Given passage ::

════════════════════

High-performance BLAS implementations rely on a layered approach that consists
of tiling and packing layers, for data (re)organization, and micro kernels that
perform the actual computations. The creation of high-performance micro kernels
requires significant development effort to write tailored assembly code for
each architecture. This hand optimization task is complicated by the recent
introduction of matrix engines by IBM's POWER10 MMA, Intel AMX, and Arm ME to
deliver high-performance matrix operations. This paper presents a compiler-only
alternative to the use of high-performance libraries by incorporating, to the
best of our knowledge and for the first time, the automatic generation of the
layered approach into LLVM, a production compiler. Modular design of the
algorithm, such as the use of LLVM's matrix-multiply intrinsic for a clear
interface between the tiling and packing layers and the micro kernel, makes it
easy to retarget the code generation to multiple accelerators. The use of
intrinsics enables a comprehensive performance study. In processors without
hardware matrix engines, the tiling and packing delivers performance up to 22x
(Intel), for small matrices, and more than 6x (POWER9), for large matrices,
faster than PLuTo, a widely used polyhedral optimizer. The performance also
approaches high-performance libraries and is only 34% slower than OpenBLAS and
on-par with Eigen for large matrices. With MMA in POWER10 this solution is, for
large matrices, over 2.6x faster than the vector-extension solution, matches
Eigen performance, and achieves up to 96% of BLAS peak performance
- …

════════════════════

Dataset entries
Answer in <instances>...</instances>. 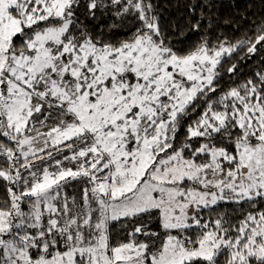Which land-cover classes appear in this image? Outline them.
Masks as SVG:
<instances>
[{
    "label": "snow or ice",
    "instance_id": "1",
    "mask_svg": "<svg viewBox=\"0 0 264 264\" xmlns=\"http://www.w3.org/2000/svg\"><path fill=\"white\" fill-rule=\"evenodd\" d=\"M0 157V264H264V20L179 48L152 0H0Z\"/></svg>",
    "mask_w": 264,
    "mask_h": 264
},
{
    "label": "trees",
    "instance_id": "2",
    "mask_svg": "<svg viewBox=\"0 0 264 264\" xmlns=\"http://www.w3.org/2000/svg\"><path fill=\"white\" fill-rule=\"evenodd\" d=\"M152 2L160 17L162 30L179 48H187L198 41L205 30L210 40H216L219 36L235 42L245 33L252 35L254 26L264 20V0H152ZM192 6H195L194 12L190 10ZM202 10L205 13L203 18ZM198 20L201 31H191V24ZM86 23L92 24L91 21ZM101 23L107 26L109 20L104 19ZM255 59L254 57L252 61L240 63L239 67L243 69L242 76L251 75L256 66ZM233 62H236V54L231 60L225 59L221 69L226 70ZM228 79L225 71L220 83L225 84ZM2 160L3 157H0V161ZM2 196L3 192L0 190V198Z\"/></svg>",
    "mask_w": 264,
    "mask_h": 264
}]
</instances>
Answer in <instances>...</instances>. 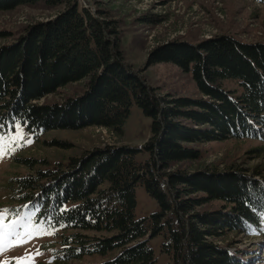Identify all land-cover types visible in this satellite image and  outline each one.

════════════════════

What is asked ::
**1)** Using the LLVM abstract, determine whether each statement agrees with it, and support each yes or no with the deciding words quoted from the abstract. (a) On POWER9 without a hardware matrix engine, the tiling and packing ran more than 6x faster than PLuTo for large matrices. (b) For large matrices, the approach outperforms OpenBLAS by 34%. (c) LLVM's matrix-multiply intrinsic serves as the interface between the tiling and packing layers and the micro kernel.
**2)** According to the LLVM abstract, why is it easy to retarget the code generation to multiple accelerators? Answer in one to three sentences.
These records come from a separate source.

Expected responses ::
**1)**
(a) Yes: "more than 6x (POWER9), for large matrices, faster than PLuTo"
(b) No: "only 34% slower than OpenBLAS"
(c) Yes: "the use of LLVM's matrix-multiply intrinsic for a clear interface between the tiling and packing layers and the micro kernel"

**2)** The abstract credits the modular design of the algorithm. In particular, LLVM's matrix-multiply intrinsic provides a clear interface between the tiling and packing layers and the micro kernel.